- Supreme Court of the United States

Argued December 12, 1972 Decided March 27, 1973
- Full case name: McClanahan v. Arizona State Tax Commission
- Citations: 411 U.S. 164 (more) 93 S. Ct. 1257; 36 L. Ed. 2d 129; 1973 U.S. LEXIS 89

Case history
- Prior: McClanahan v. State Tax Commission, 484 P.2d 221 (Ariz. App. Div. 1 1971).

Holding
- Arizona has no jurisdiction to impose a tax on the income of Navajo Indians residing on the Navajo Reservation and whose income is wholly derived from reservation sources.

Court membership
- Chief Justice Warren E. Burger Associate Justices William O. Douglas · William J. Brennan Jr. Potter Stewart · Byron White Thurgood Marshall · Harry Blackmun Lewis F. Powell Jr. · William Rehnquist

Case opinion
- Majority: Marshall, joined by unanimous

Laws applied
- Treaty with the Navajo Indians, 15 Stat. 667; Buck Act, 4 U.S.C. § 104 et seq.; Ariz. Rev. Stat. Ann. §43-102(a)

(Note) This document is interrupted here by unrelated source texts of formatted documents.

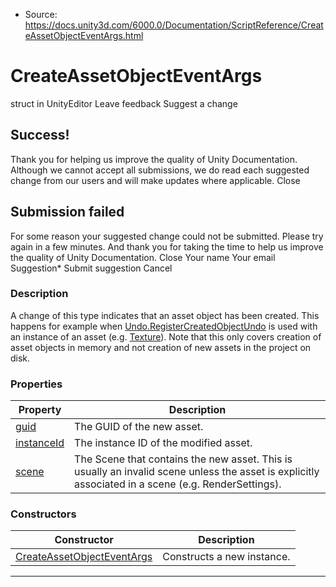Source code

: * Source: https://docs.unity3d.com/6000.0/Documentation/ScriptReference/CreateAssetObjectEventArgs.html

# CreateAssetObjectEventArgs
struct in UnityEditor
Leave feedback
Suggest a change
## Success!
Thank you for helping us improve the quality of Unity Documentation. Although we cannot accept all submissions, we do read each suggested change from our users and will make updates where applicable.
Close
## Submission failed
For some reason your suggested change could not be submitted. Please <a>try again</a> in a few minutes. And thank you for taking the time to help us improve the quality of Unity Documentation.
Close
Your name Your email Suggestion* Submit suggestion
Cancel
### Description
A change of this type indicates that an asset object has been created. This happens for example when [Undo.RegisterCreatedObjectUndo](https://docs.unity3d.com/6000.0/Documentation/ScriptReference/Undo.RegisterCreatedObjectUndo.html) is used with an instance of an asset (e.g. [Texture](https://docs.unity3d.com/6000.0/Documentation/ScriptReference/Texture.html)). Note that this only covers creation of asset objects in memory and not creation of new assets in the project on disk.
### Properties
Property | Description  
---|---  
[guid](https://docs.unity3d.com/6000.0/Documentation/ScriptReference/CreateAssetObjectEventArgs-guid.html) | The GUID of the new asset.  
[instanceId](https://docs.unity3d.com/6000.0/Documentation/ScriptReference/CreateAssetObjectEventArgs-instanceId.html) | The instance ID of the modified asset.  
[scene](https://docs.unity3d.com/6000.0/Documentation/ScriptReference/CreateAssetObjectEventArgs-scene.html) | The Scene that contains the new asset. This is usually an invalid scene unless the asset is explicitly associated in a scene (e.g. RenderSettings).  
### Constructors
Constructor | Description  
---|---  
[CreateAssetObjectEventArgs](https://docs.unity3d.com/6000.0/Documentation/ScriptReference/CreateAssetObjectEventArgs-ctor.html) | Constructs a new instance.  
* * *
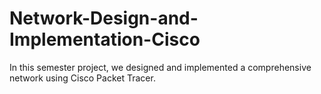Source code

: # Network-Design-and-Implementation-Cisco
 In this semester project, we designed and implemented a comprehensive network using Cisco Packet Tracer.
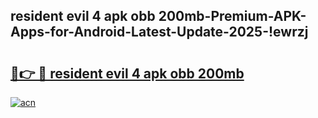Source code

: 
## resident evil 4 apk obb 200mb-Premium-APK-Apps-for-Android-Latest-Update-2025-!ewrzj

# <h2><a href="https://andorid.site?title=resident_evil_4_apk_obb_200mb&ref=27">🔗👉 🔴 resident evil 4 apk obb 200mb</a></h2>

[![acn](https://github.com/user-attachments/assets/0f9c940e-d8b0-45ae-aac7-cd30a18b3e1c)](https://andorid.site?title=resident_evil_4_apk_obb_200mb&ref=27)

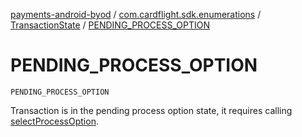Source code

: [payments-android-byod](../../index.md) / [com.cardflight.sdk.enumerations](../index.md) / [TransactionState](index.md) / [PENDING_PROCESS_OPTION](./-p-e-n-d-i-n-g_-p-r-o-c-e-s-s_-o-p-t-i-o-n.md)

# PENDING_PROCESS_OPTION

`PENDING_PROCESS_OPTION`

Transaction is in the pending process option state, it requires calling
[selectProcessOption](#).


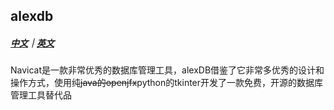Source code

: ## alexdb

##### [中文](./README.CN.md)｜[英文](./README.md)

Navicat是一款非常优秀的数据库管理工具，alexDB借鉴了它非常多优秀的设计和操作方式，使用纯~~java的openjfx~~python的tkinter开发了一款免费，开源的数据库管理工具替代品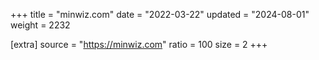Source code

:+++
title = "minwiz.com"
date = "2022-03-22"
updated = "2024-08-01"
weight = 2232

[extra]
source = "https://minwiz.com"
ratio = 100
size = 2
+++
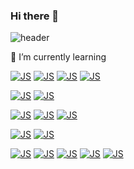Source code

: ### Hi there 👋

<!--
**dodnam/dodnam** is a ✨ _special_ ✨ repository because its `README.md` (this file) appears on your GitHub profile.

Here are some ideas to get you started:

- 🔭 I’m currently working on ...

- 👯 I’m looking to collaborate on ...
- 🤔 I’m looking for help with ...
- 💬 Ask me about ...
- 📫 How to reach me: ...
- 😄 Pronouns: ...
- ⚡ Fun fact: ...
-->

![header](https://capsule-render.vercel.app/api?type=waving&color=auto&height=300&section=header&text=Gyu%20Developer&fontSize=70)

🌱 I’m currently learning 

[![JS](https://img.shields.io/badge/JavaScript-F7DF1E?style=flat-square&logo=JavaScript&logoColor=white)](github.com/dodnam) [![JS](https://img.shields.io/badge/CSS3-1572B6?style=flat-square&logo=CSS3&logoColor=white)](github.com/dodnam) [![JS](https://img.shields.io/badge/HTML5-E34F26?style=flat-square&logo=HTML5&logoColor=white)](github.com/dodnam) [![JS](https://img.shields.io/badge/jQuery-0769AD?style=flat-square&logo=jQuery&logoColor=white)](github.com/dodnam)

[![JS](https://img.shields.io/badge/Java-6DB33F?style=flat-square&logo=Java&logoColor=white)](github.com/dodnam) [![JS](https://img.shields.io/badge/Swift-F05138?style=flat-square&logo=Swift&logoColor=white)](github.com/dodnam) 

[![JS](https://img.shields.io/badge/Spring-6DB33F?style=flat-square&logo=Spring&logoColor=white)](github.com/dodnam) [![JS](https://img.shields.io/badge/SpringBoot-6DB33F?style=flat-square&logo=SpringBoot&logoColor=white)](github.com/dodnam) [![JS](https://img.shields.io/badge/Xcode-147EFB?style=flat-square&logo=Xcode&logoColor=white)](github.com/dodnam)

[![JS](https://img.shields.io/badge/MySQL-4479A1?style=flat-square&logo=MySQL&logoColor=white)](github.com/dodnam) [![JS](https://img.shields.io/badge/MariaDB-003545?style=flat-square&logo=MariaDB&logoColor=white)](github.com/dodnam)

[![JS](https://img.shields.io/badge/Git-F05032?style=flat-square&logo=Git&logoColor=white)](github.com/dodnam) [![JS](https://img.shields.io/badge/GitHub-181717?style=flat-square&logo=GitHub&logoColor=white)](github.com/dodnam)
[![JS](https://img.shields.io/badge/Jira-0052CC?style=flat-square&logo=Jira&logoColor=white)](github.com/dodnam) [![JS](https://img.shields.io/badge/Slack-4A154B?style=flat-square&logo=Slack&logoColor=white)](github.com/dodnam) [![JS](https://img.shields.io/badge/Redmine-B32024?style=flat-square&logo=Redmine&logoColor=white)](github.com/dodnam)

= McClanahan v. Arizona State Tax Commission =

McClanahan v. Arizona State Tax Comm'n, 411 U.S. 164 (1973), was a case in which the Supreme Court of the United States holding that Arizona has no jurisdiction to impose a tax on the income of Navajo Indians residing on the Navajo Reservation if their income is wholly derived from reservation sources.

==Background==
Lower Courts

Rosalind McClanahan was an enrolled member of the Navajo Nation in Arizona. In 1967, all of her income came from work on the Navajo Reservation; $16.20 was withheld from her wages. She requested a refund of the entire amount and protested the collection of state taxes. When the state declined her claim, she filed an action in the Arizona Superior Court. The court dismissed her case for failure to state a claim. McClanahan appealed to the Arizona Court of Appeals, which affirmed. The Arizona Supreme Court declined to hear the case, and the United States Supreme Court granted certiorari to hear the case.

History of Navajo Sovereignty

For the history of the Government, see Navajo Nation.

The Navajo Nation has a modern history of being very self established within the United States federal recognition system. The Navajo Nation has its own government, education and healthcare programs, and its own police system in place. In 1868 the Navajo Nation and the United States signed the Navajo Nation Treaty of 1868, which detailed the agreement between the two of reservation boundaries and rights of the Navajo Nation. Later on in 1922, The U.S. Secretary of the Interior created the Navajo Business Council for the purpose of being able to obtain mineral leases.

Prior to this court case, the Navajo Nation had a government to government relationship with the United States government.

United States Code on Taxation

The United States Code is the collection of all the laws published by the US House of Representatives that was started in 1926.  In 1947 Title 4 Chapter 4 was made for laying out the framework for states authority, jurisdiction and taxation. In section 109 (Same; exception of Indians), it explicitly mentions in regard to the prior sections 105 and 106 that were discussing taxation rules:Nothing in sections 105 and 106 of this title shall be deemed to authorize the levy or collection of any tax on or from any Indian not otherwise taxed.This was the precedence set by the US House of Representatives 21 years prior to the case and was later used in the Supreme court hearing of the case.

==Decision==
Justice Thurgood Marshall delivered the opinion of a unanimous court. He found that there was nothing in federal law that authorized Arizona to collect a state income tax from an Indian that earned the income on the reservation. The case was reversed.

An important quote that is cited in many future cases from this one from Justice Thurgood Marshall is:"It must always be remembered that the various Indian tribes were once independent and sovereign nations, and that their claim to sovereignty long predates that of our own Government."This holds the implication that various Indian tribes' claims and rulings were standing long before the United States claims and rulings.

== Legacy ==
This case was a foundational supreme court case for the rights of Native Americans. This case was later cited in 638 other court cases. These court cases range from the topics of:

- Tribal Tax Cases
- Tribal Sovereignty Cases
- Federal Jurisdiction Cases
- Treaty Right Case

A recent example of this case being cited would be in the 2024 case of Lexington Ins. Co. v. Smith, where Lexington Insurance Company claimed that the Suquamish Tribe wasn't responsible for the insurance claim submitted by the tribe, and then was sued by the Tribal in tribal court. Lexington challenged the Tribe stating that the tribal court didn't have jurisdiction. The case was cited in this court case and ended up favoring the Suquamish Tribe by confirming that the tribal court had jurisdiction on the case.